Hadley was the speaker at the annual Samuel Berger lecture Dec. 18, sponsored by the World Food Program USA, a private sector group set up to support the United Nations World Food Programme.

In a conversation with WFP USA President and CEO Rick Leach, Hadley noted there is a strong link between food insecurity and “the couple dozen” fragile states that are the cause of the bulk of the terrorism, refugees and poverty in the world today.



“If people don’t see a better life they will be susceptible to the siren song of terrorism,” said Hadley, who chairs the U.S. Institute of Peace, a nonpartisan organization set up to promote national security and global stability by reducing violent conflicts abroad.

The United States, he said, does not have “a comprehensive approach” for dealing with the problem of fragile states which have been unable to provide government services and have lost the confidence of their people.



“We can use the military, but we are not so good at coming in behind and helping those states rebuild themselves,” he said.

“We can’t build another nation. The people of that nation have to do it,” Hadley said, but signaled that he believes the United States can be supportive.

If the fragile states are not dealt with “in a systematic way,” he said, the number of displaced people will grow from the current 60 million people to a much larger number, which will “exhaust the spirit of generosity of the people in the world.”

The United States needs to help “clear away the terrorists,” then feed people and then help develop their agriculture, he said.

“We need to think systematically about food, water, energy and the environment,” he added, explaining that he fears experts are divided into “stovepipes.”

The problem is so big and so important, Hadley said, it needs a “whole of society” approach that includes nongovernmental organizations, universities and business as well as government to succeed. He did not say how such an effort would be organized.
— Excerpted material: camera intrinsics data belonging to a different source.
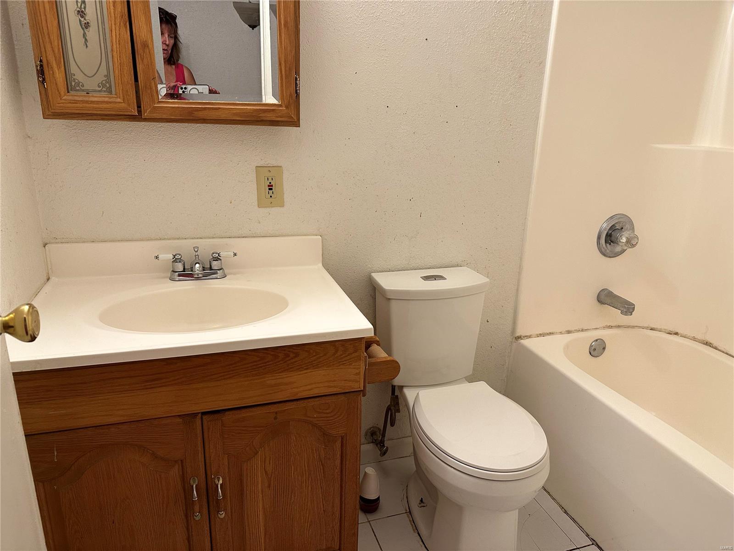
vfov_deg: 56.8
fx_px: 509
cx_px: 367
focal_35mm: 24
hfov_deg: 71.6
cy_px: 276
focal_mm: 6.86
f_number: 1.78
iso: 200
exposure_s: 1/120
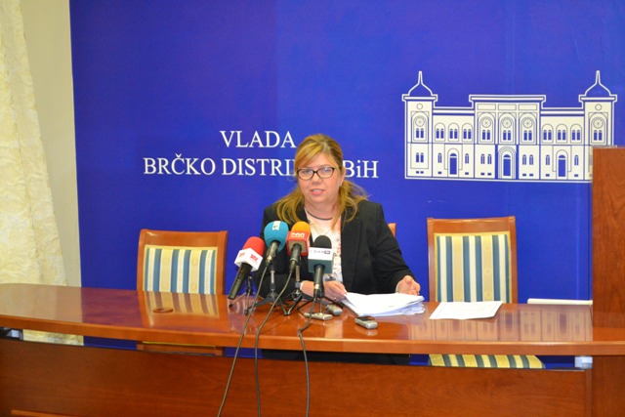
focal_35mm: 82
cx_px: 312
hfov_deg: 24.6
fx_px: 1433
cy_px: 208
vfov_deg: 16.6
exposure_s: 1/60
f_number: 5.6
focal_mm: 55
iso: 2500
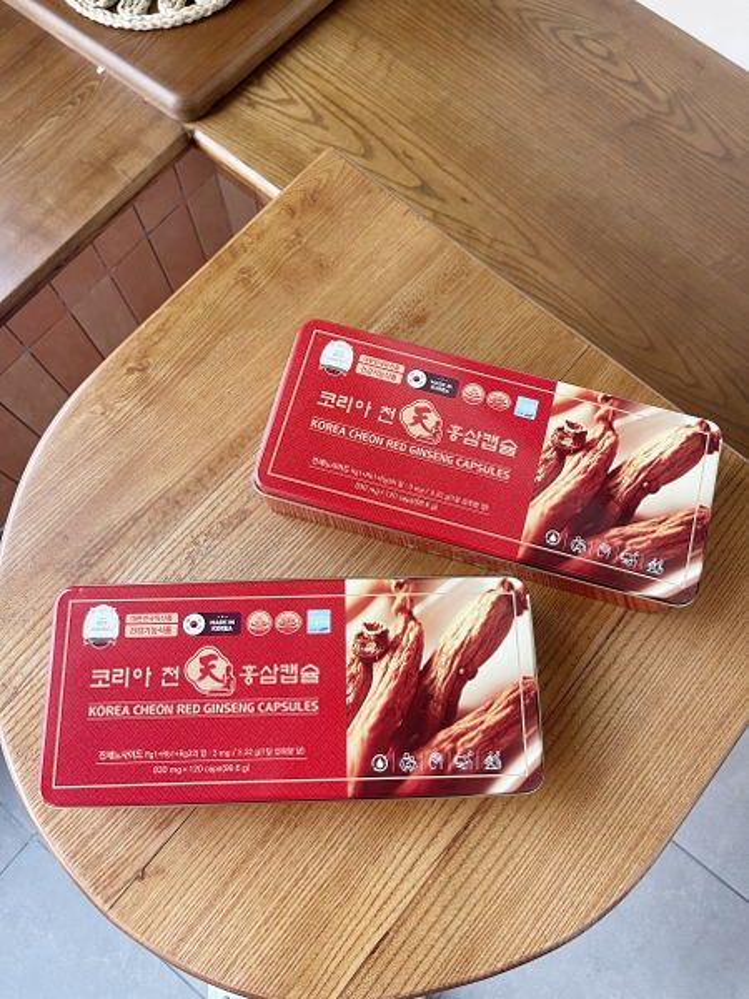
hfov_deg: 54.9
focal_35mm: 25
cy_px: 500
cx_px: 374
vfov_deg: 69.4
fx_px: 721
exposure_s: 1/93
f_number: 1.6
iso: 125
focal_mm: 5.1
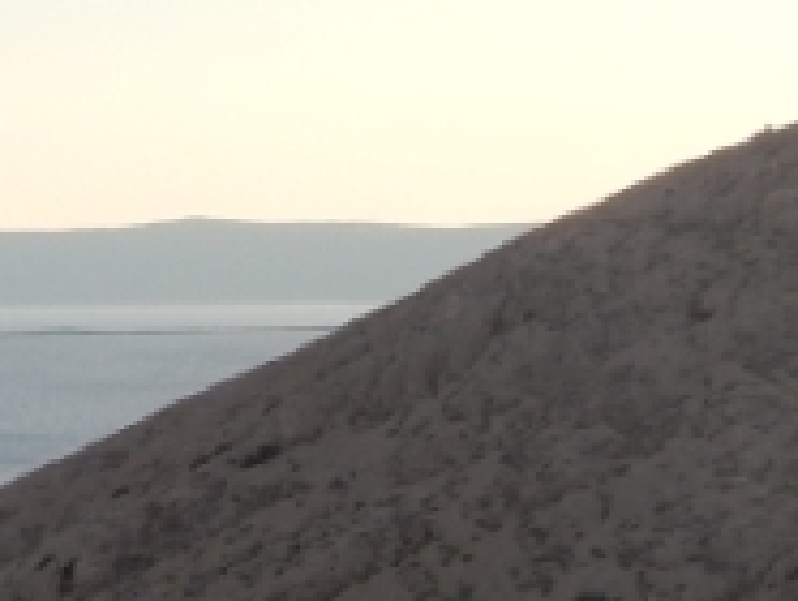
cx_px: -1008
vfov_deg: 7.0
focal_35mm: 209
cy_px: 944
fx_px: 4824
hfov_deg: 8.7
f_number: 3.4
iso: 125
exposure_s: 1/640
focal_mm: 6.8
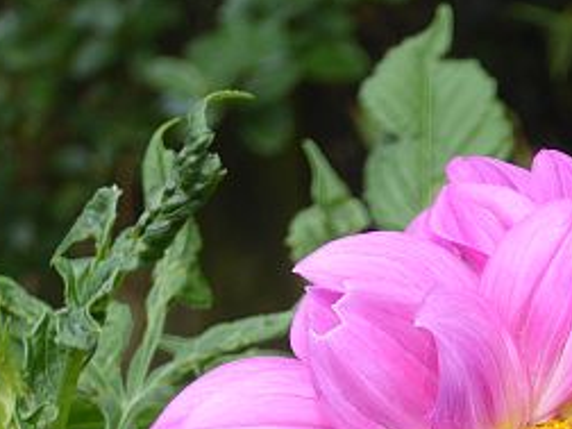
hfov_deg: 5.8
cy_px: 531
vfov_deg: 4.3
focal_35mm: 343
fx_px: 5668
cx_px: 440
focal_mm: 24.2
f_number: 5.3
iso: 100
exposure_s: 1/80
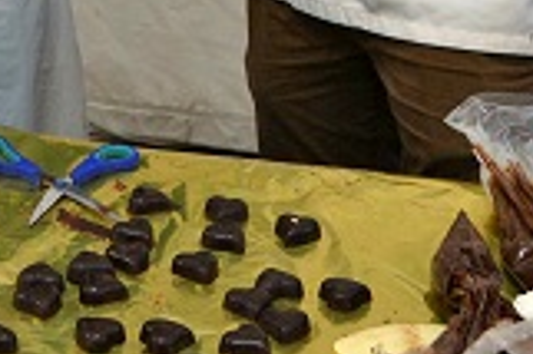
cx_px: -30
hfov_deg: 18.2
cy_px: -283
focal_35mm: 109
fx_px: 1612
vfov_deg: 11.6
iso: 400
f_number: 4.5
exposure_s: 1/80
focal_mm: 18
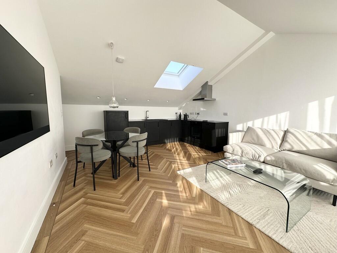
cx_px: 168
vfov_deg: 85.7
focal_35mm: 14
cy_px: 126
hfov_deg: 102.1
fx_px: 136
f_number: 2.2
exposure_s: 1/171
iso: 40
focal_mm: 2.22
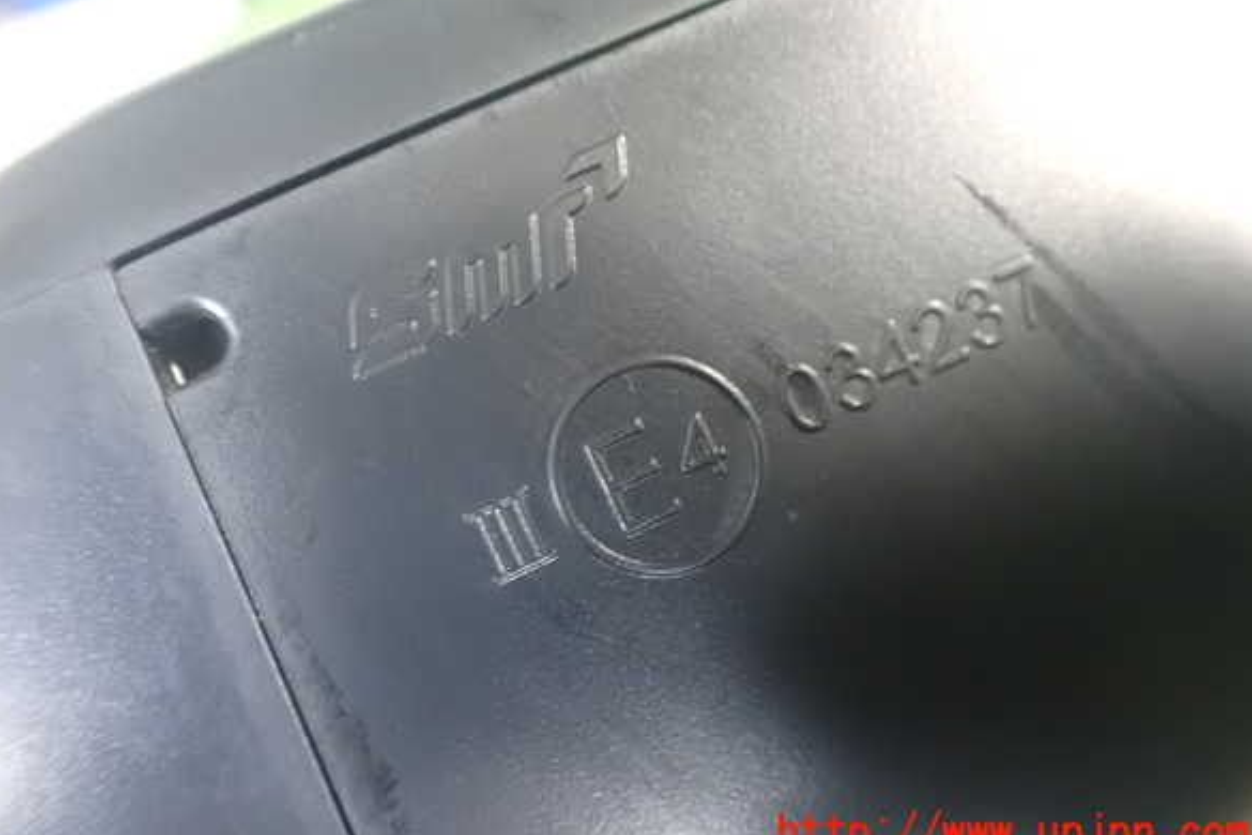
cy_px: 379
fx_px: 1113
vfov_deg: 41.1
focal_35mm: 32
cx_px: 619
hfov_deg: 58.7
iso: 1600
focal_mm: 5.4
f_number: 2.3
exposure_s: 1/25
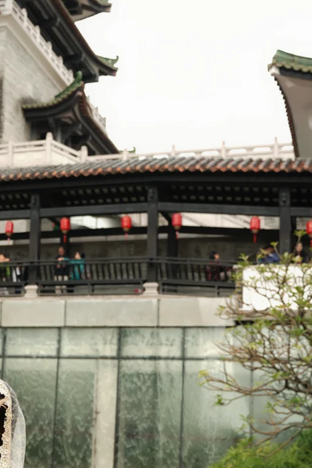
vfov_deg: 33.2
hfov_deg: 22.2
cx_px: 45
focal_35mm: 60
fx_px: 780
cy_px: 303
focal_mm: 28
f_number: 3.5
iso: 80
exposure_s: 1/200
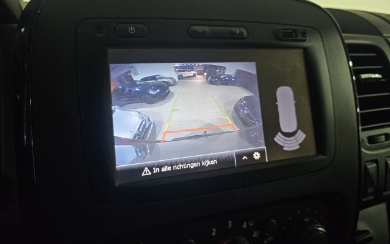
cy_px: 101
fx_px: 266
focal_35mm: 25
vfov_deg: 49.0
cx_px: 199
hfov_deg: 72.5
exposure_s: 1/170
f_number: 1.7
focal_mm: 6.3
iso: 800
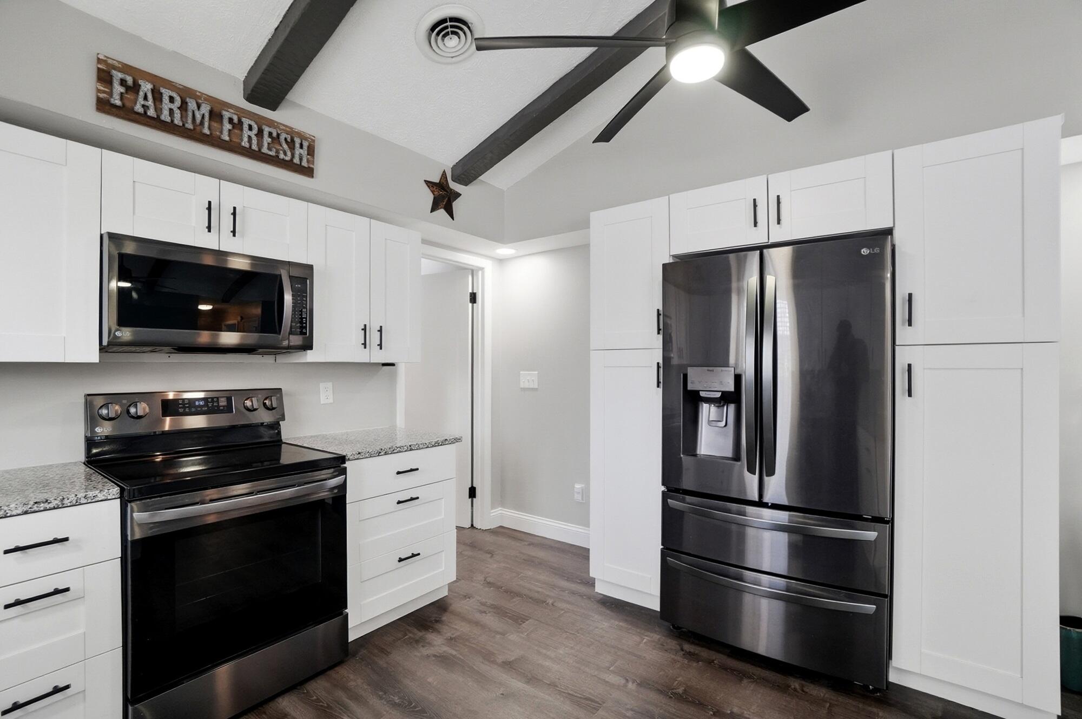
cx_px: 541
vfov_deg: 77.2
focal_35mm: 15
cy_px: 360
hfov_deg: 100.5
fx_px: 450
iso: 100
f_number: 4.5
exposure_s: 1/200
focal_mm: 10
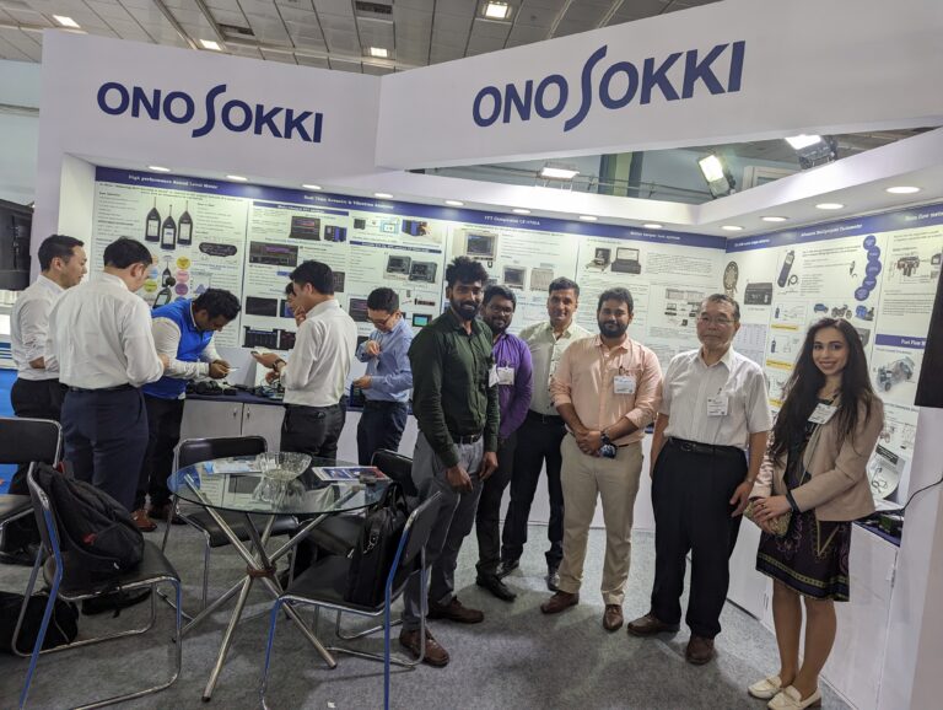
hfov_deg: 71.5
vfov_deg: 56.9
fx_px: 655
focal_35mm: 24
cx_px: 472
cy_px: 355
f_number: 1.85
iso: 85
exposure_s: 1/100
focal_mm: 6.81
Asked by former Agriculture Secretary Dan Glickman how he views the Trump administration, Hadley noted he was not part of the Trump campaign or the transition, and has never met President Donald Trump.

“This is an administration like we have never seen before,” Hadley said. There have been political insurgencies and populists in the past, he added, “but they have never captured the White House.”

The Trump insurgency, he noted, has brought into the government people who don’t like government, and the transition from campaigning to governing has been unusually long.

“This tumult, this disruption is what Donald trump is and that is the new normal,” Hadley said. “There are lot of challenges (with) a president who likes being a disrupter. He is a tough president to serve.”

Hadley also said it is hard to figure what is going on inside the State Department. Secretary of State Rex Tillerson believes he is doing the right thing in reorganizing the department, Hadley said, but ”we are going to lose a lot of good people in the process.”

It has been very hard to fill positions in this administration because so many foreign policy experts signed “Never Trump” letters, he said.

Trump, he noted, did not have a lot of background in foreign policy. In office, he said, the president has relied on the instincts that got him elected, but he has run up against “the realities” of Congress, his own advisers and world events.

Asked by a young member of the audience if the internet and new forms of business and communications can succeed where institutions have failed, Hadley said he encourages all kinds of innovation, but “be careful of a society without institutions. Be careful about getting rid of these institutions.”

Trump was used to being able to run a company when he bought it and thought he could run the country that way, Hadley said, but is finding that other institutions including the states, U.S. companies and the courts are challenging him on issues such as a climate change.

“It is a test of our institutions,” Hadley said.